В Иокогаме среди новых пассажиров на пароходе оказался знаменитый пианист Зивекинг — он ехал на гастроли в Штаты. Его посадили за наш обеденный столик, и время от времени он переговаривался с Конвеем по-немецки. В общем, внешне Конвей выглядел вполне нормальным. Если не считать потерю памяти, не заметную при общении, он производил впечатление совершенно здорового человека. Через несколько дней Зивекинга уговорили дать концерт для пассажиров, и мы с Конвеем отправились его послушать. Играл он, как всегда, превосходно, кое-что из Брамса и Скарлатти и много вещей Шопена. Я тайком наблюдал за Конвеем — он, безусловно, наслаждался музыкой, и это неудивительно, если вспомнить его собственные музыкальные увлечения. Выступление затянулось — Зивекинг охотно исполнил несколько номеров на «бис» для собравшихся у пианино почитателей его таланта. Снова звучал Шопен, его любимый композитор. Наконец Зивекинг встал и направился к выходу, его не отпускали, но он, видимо, решил, что сыграл достаточно. И тут произошло нечто странное. Конвей сел за инструмент и в быстром темпе заиграл какую-то незнакомую бравурную пьесу, услышав которую Зивекинг обернулся и взволнованным голосом спросил, что он играет.
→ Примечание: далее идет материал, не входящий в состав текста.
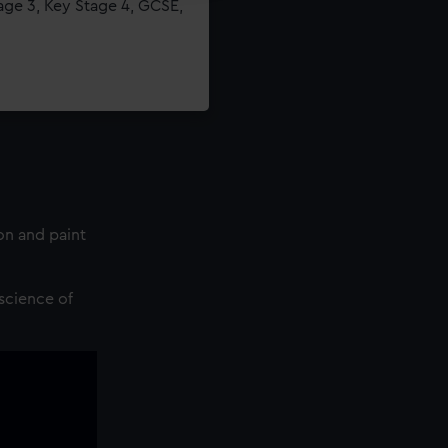
age 3, Key Stage 4, GCSE,
on and paint
science of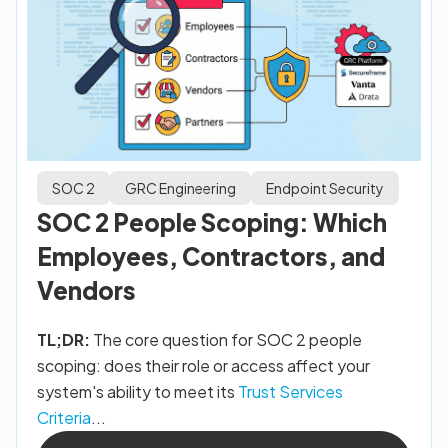
SOC 2
GRC Engineering
Endpoint Security
SOC 2 People Scoping: Which
Employees, Contractors, and
Vendors
TL;DR:
The core question for SOC 2 people
scoping: does their role or access affect your
system's ability to meet its
Trust Services
Criteria
...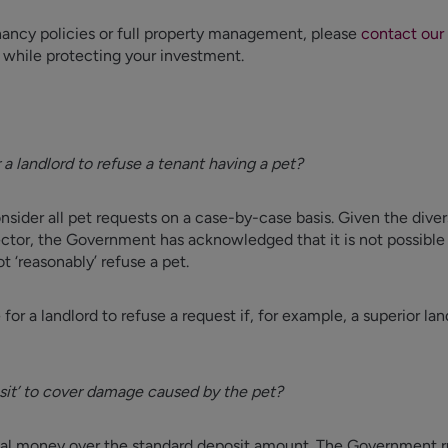
nancy policies or full property management, please
contact our
 while protecting your investment.
 a landlord to refuse a tenant having a pet?
onsider all pet requests on a case-by-case basis. Given the diver
ector, the Government has acknowledged that it is not possible t
t ‘reasonably’ refuse a pet.
for a landlord to refuse a request if, for example, a superior lan
posit’ to cover damage caused by the pet?
onal money over the standard deposit amount. The Government ru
Конвей после долгой и странной паузы ответил, что не знает.

— Невероятно! — воскликнул Зивекинг, разволновавшись еще больше.

После чего Конвей сделал над собой нечеловеческое усилие и наконец сказал, что это этюд Шопена. Я ушам своим не поверил, а Зивекинг категорически заявил, что этого не может быть. Конвей неожиданно вспылил, я был поражен, ведь до той минуты он почти ни на что не реагировал.

— Дорогой мой, — пытался убедить его Зивекинг, — я знаю всего Шопена наизусть и, уверяю вас, это не Шопен. Согласен, вещь, которую вы сыграли, совершенно в его стиле, но сочинил ее кто-то другой. Если вы настаиваете, укажите мне любое нотное издание…

На что Конвей немного погодя ответил:

— Да, теперь я припоминаю, этот опус никогда не был напечатан, меня с ним познакомил один из учеников Шопена. Вот еще одна неопубликованная вещь, о которой я узнал от него.

Резерфорд смерил меня испытующим взглядом и продолжал:

— Не знаю, разбираешься ли ты в музыке, но все равно, думаю, сможешь вообразить, с каким ощущением мы слушали игру Конвея. Передо мной в первый раз неожиданно приоткрылась щелочка в его таинственное прошлое. Зивекинг ломал голову над музыкальной загадкой, и было отчего… Напомню, что Шопен умер в тысяча восемьсот сорок девятом году!

Должен тебе сказать, что вся эта неправдоподобная история происходила на глазах доброй дюжины очевидцев, среди которых был довольно известный профессор из Калифорнии. Конечно, легко сказать, что в объяснениях Конвея концы не сходились с концами хронологически, но как быть с музыкой? Если ее написал не Шопен, то кто? Зивекинг уверял, что стоит эти две пьесы напечатать, и через полгода все виртуозы включат их в свой репертуар. Даже если он и преувеличил, мнение Зивекинга чего-нибудь да значит. Спорили очень долго, но так ни к чему и не пришли. Конвей стоял на своем, а так как вид у него был довольно утомленный, я постарался увести его подальше от публики и уложил в постель. В последний момент условились сделать запись на пластинку. Зивекинг пообещал обо всем договориться по приезде в Америку, а Конвей согласился сыграть перед микрофоном. Я до сих пор сожалею, что он не сумел сдержать слово.